To combat the effect of statistical noise on trace element quantification, individual spectra are summed together to create a composite spectrum. We have assembled a database of target characteristics, such as target type (e.g., rock, soil), location, feature, target, formation, and degree of sample preparation (e.g., as-is, brushed, abraded), for each individual APXS spectrum. Spectra of targets with shared geological context and geochemical characteristics (e.g., ratio of Fe³⁺ to Fe_T) were summed to create meaningful combinations of individual spectra (i.e., composite spectrum). The composite spectra were fit with a simplified (i.e., Gaussian peaks with a linear background) nonlinear least squares fitting routine to identify promising composites for quantification with the fitting routine developed and utilized for the quantification of other elements within MER APXS spectra. Composite spectra were also assessed visually and quantitatively to confirm they were representative of trace element peaks within each of the individual spectra rather than outliers.
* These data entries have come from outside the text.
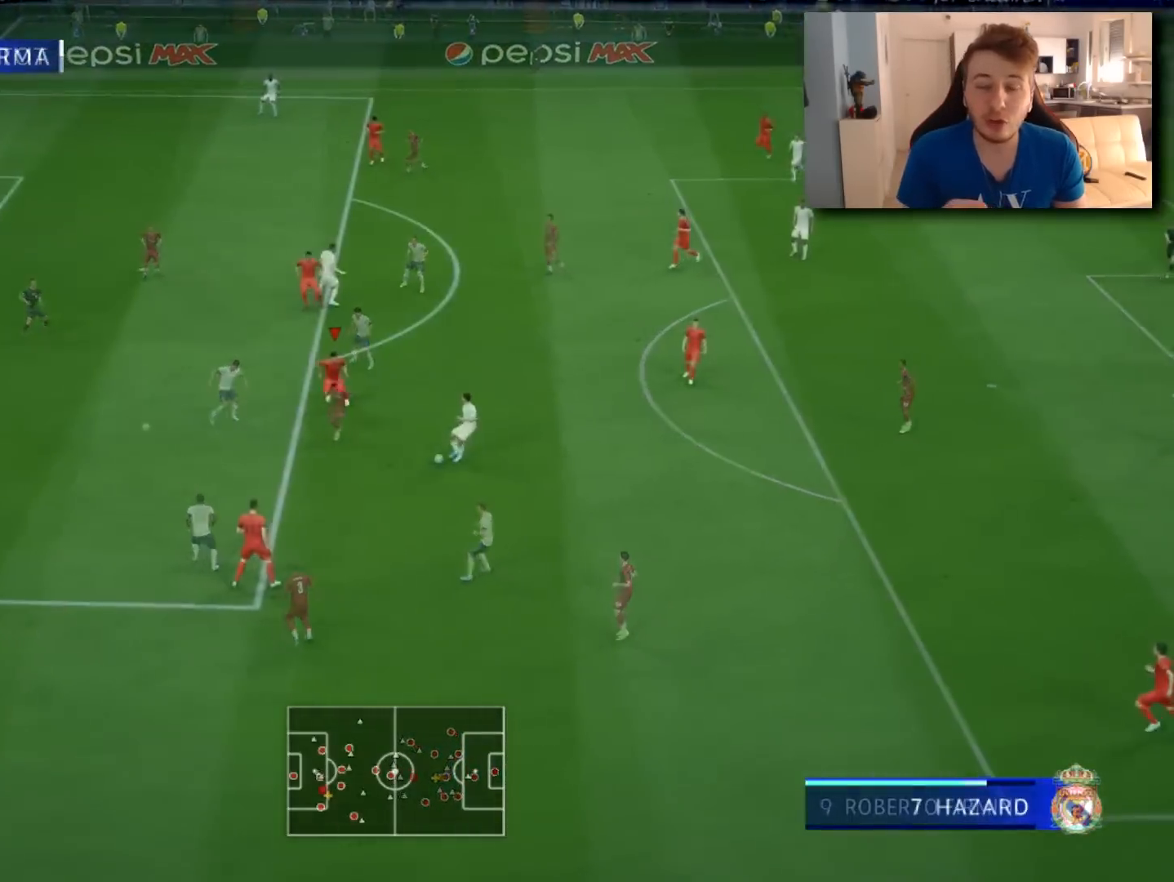
{"buttons": ["L2"], "left_stick": "right", "right_stick": "center", "events": [[84, "left_stick", "down"], [134, "R2", "up"], [217, "left_stick", "down-right"], [317, "left_stick", "right"]]}
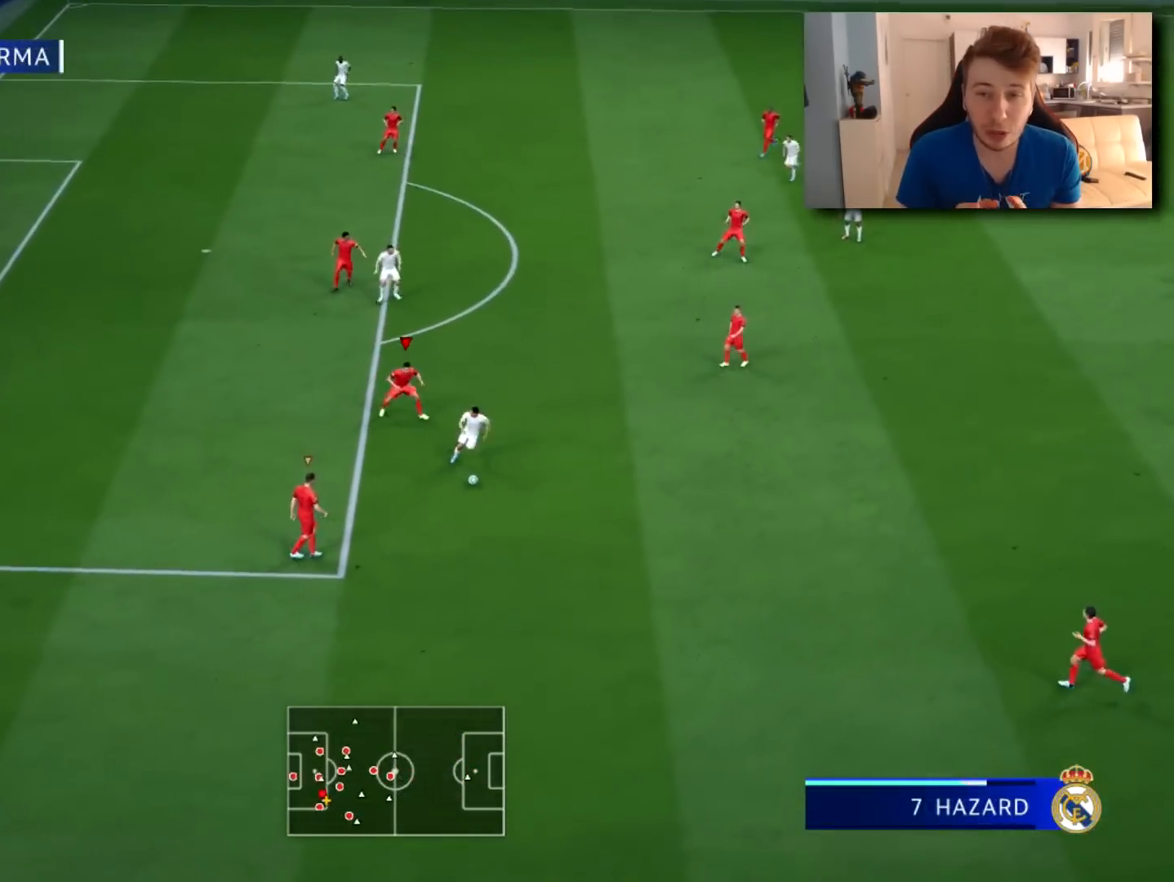
{"buttons": ["L2"], "left_stick": "down", "right_stick": "center", "events": [[66, "left_stick", "down"]]}
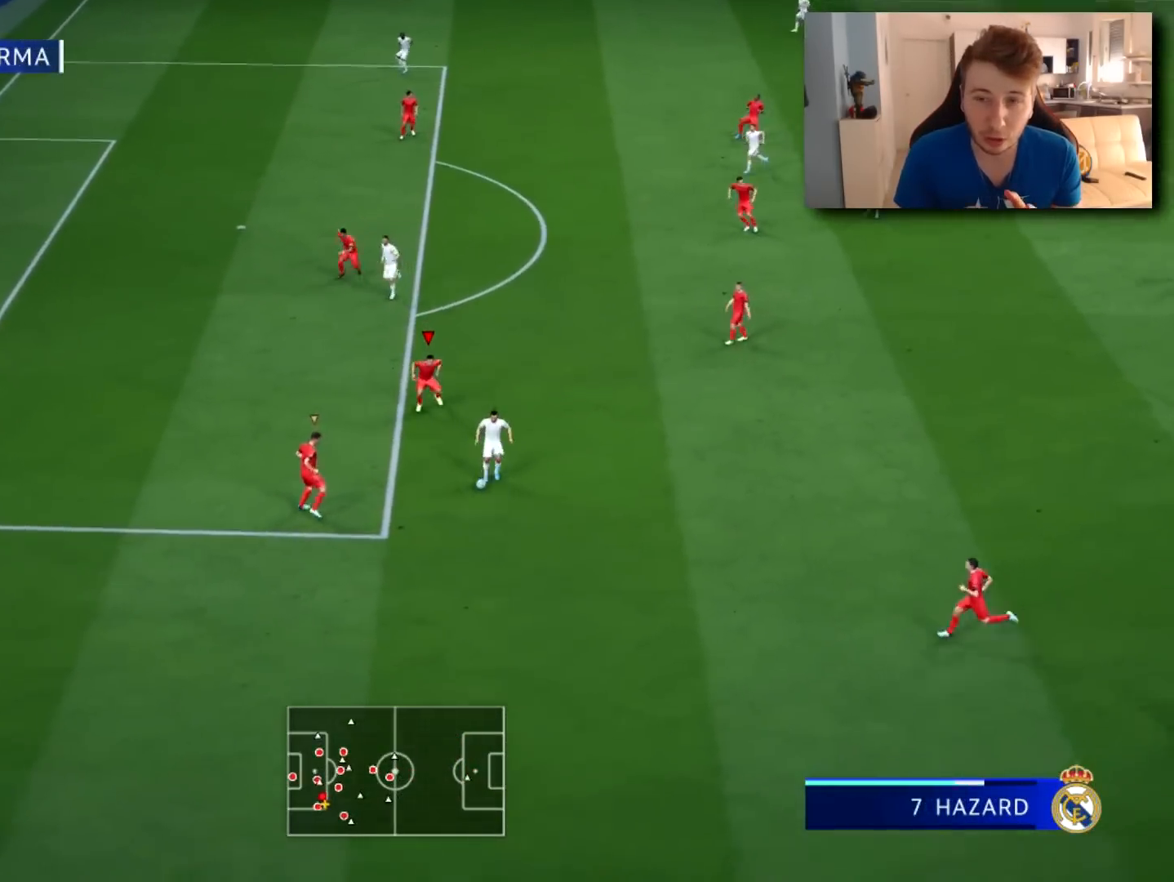
{"buttons": ["L2"], "left_stick": "down-right", "right_stick": "center", "events": [[217, "left_stick", "down-left"], [367, "left_stick", "down-right"]]}
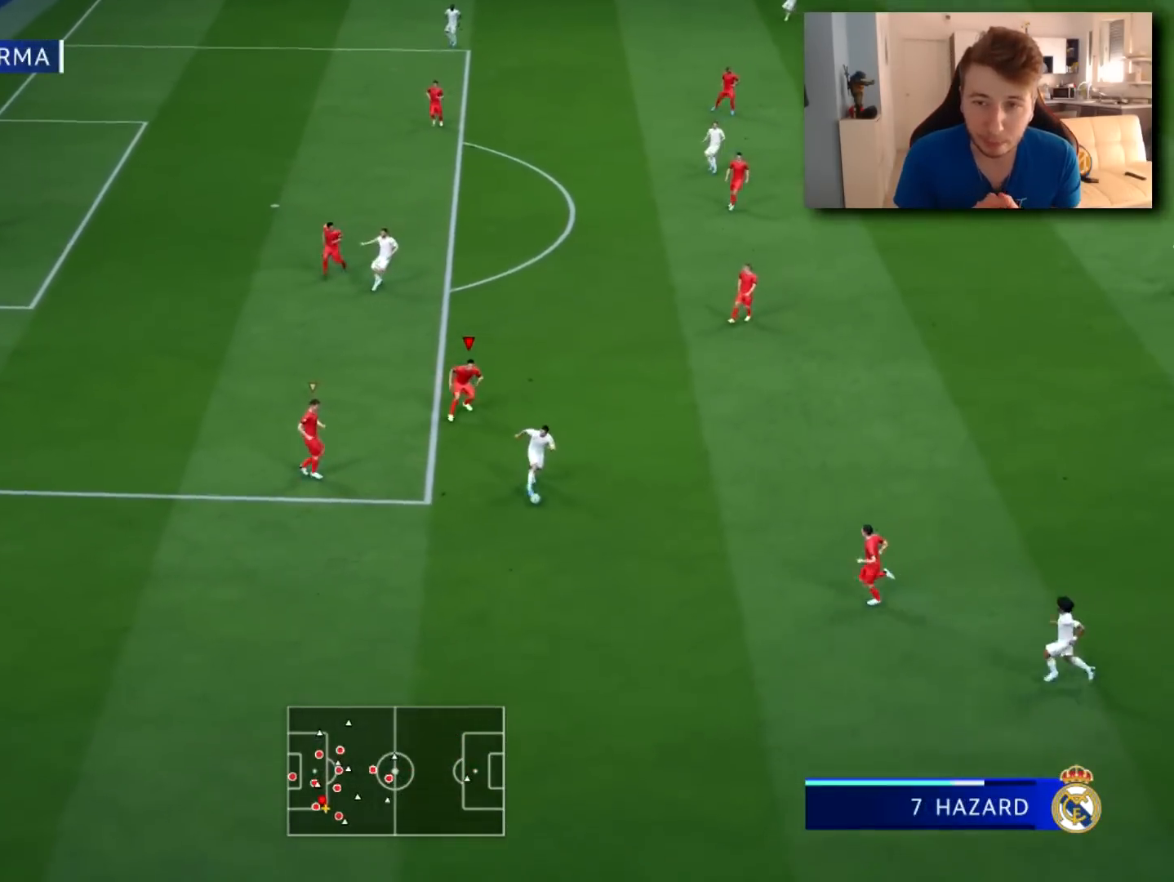
{"buttons": ["L2", "R1"], "left_stick": "down-left", "right_stick": "center", "events": [[183, "left_stick", "down"], [200, "right_stick", "down"], [350, "left_stick", "down-left"], [350, "right_stick", "center"], [434, "R1", "down"]]}
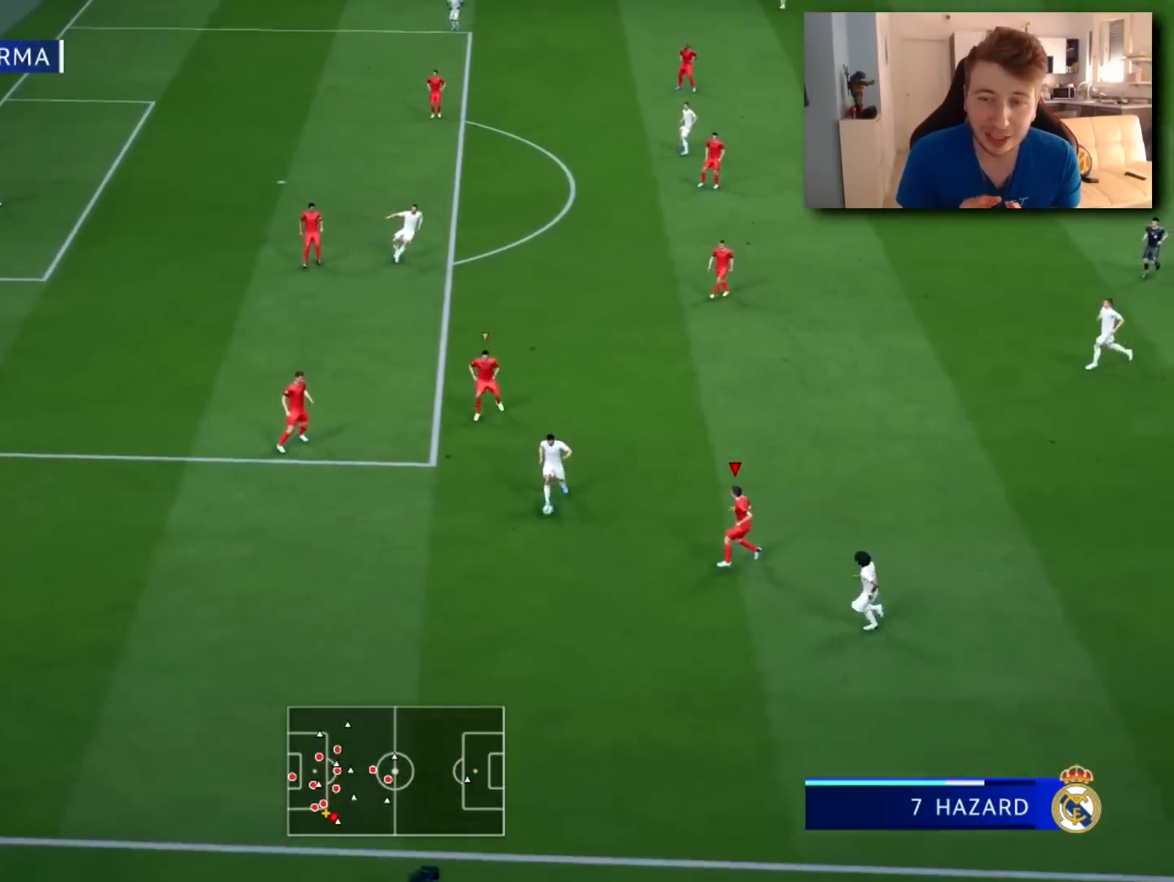
{"buttons": ["R2"], "left_stick": "left", "right_stick": "center", "events": [[67, "left_stick", "left"], [334, "R2", "down"], [351, "L2", "up"], [384, "R1", "up"]]}
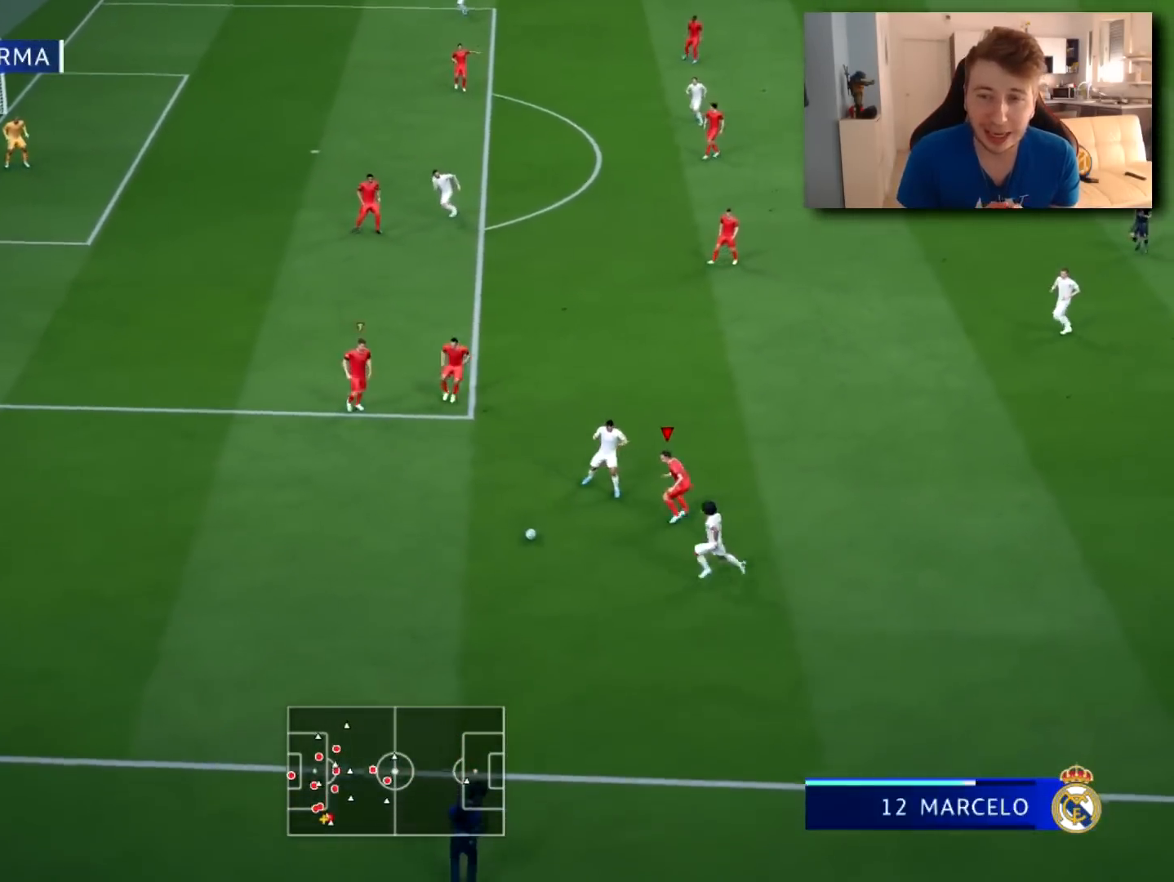
{"buttons": ["R2"], "left_stick": "left", "right_stick": "center", "events": []}
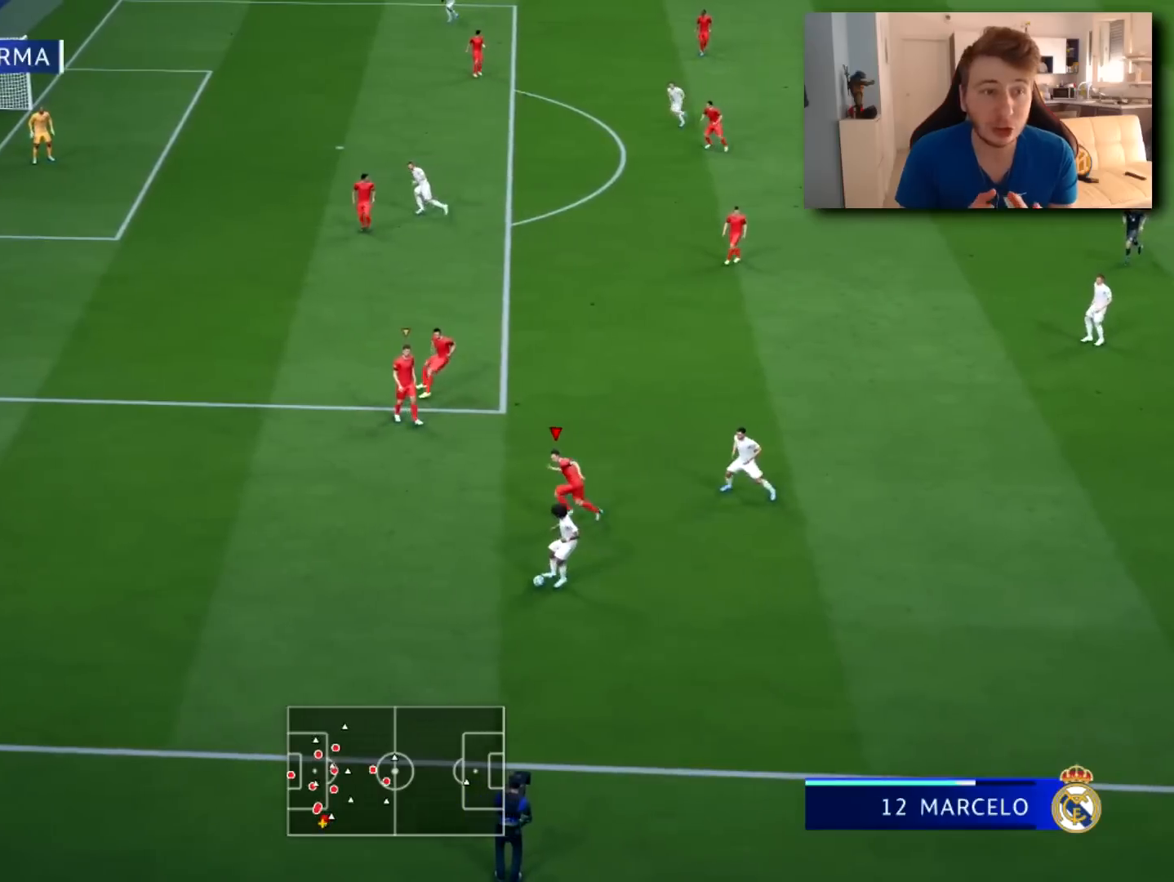
{"buttons": ["L2"], "left_stick": "down", "right_stick": "center", "events": [[301, "left_stick", "down-left"], [317, "R2", "up"], [351, "L2", "down"], [401, "left_stick", "down"]]}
At both Meridiani Planum and Gusev crater, results indicate that the concentrations of Ga and Ge in outcrops are more than an order of magnitude higher than expected from meteoritic contribution alone. The ratios of Ga to Al and Ge to Si can also be used to infer the geologic history of a region due to their similar ionic radii and charges and therefore geochemical behavior. The Ga/Al molar ratio tends to be much more consistent at Meridiani Planum compared to that of Ge/Si, which shows more variation between formations. The divergence of the behaviors of Ge and Si could be explained by high temperature diagenetic fluids, as could the consistent behaviors of Ga and Al. We conclude that the elevated concentrations of trace elements such as Ga and Ge may be sourced in part from volcanic outgassing, and regional trends in the molar ratios of Ga/Al and Ge/Si are potentially due to high temperature diagenetic fluids.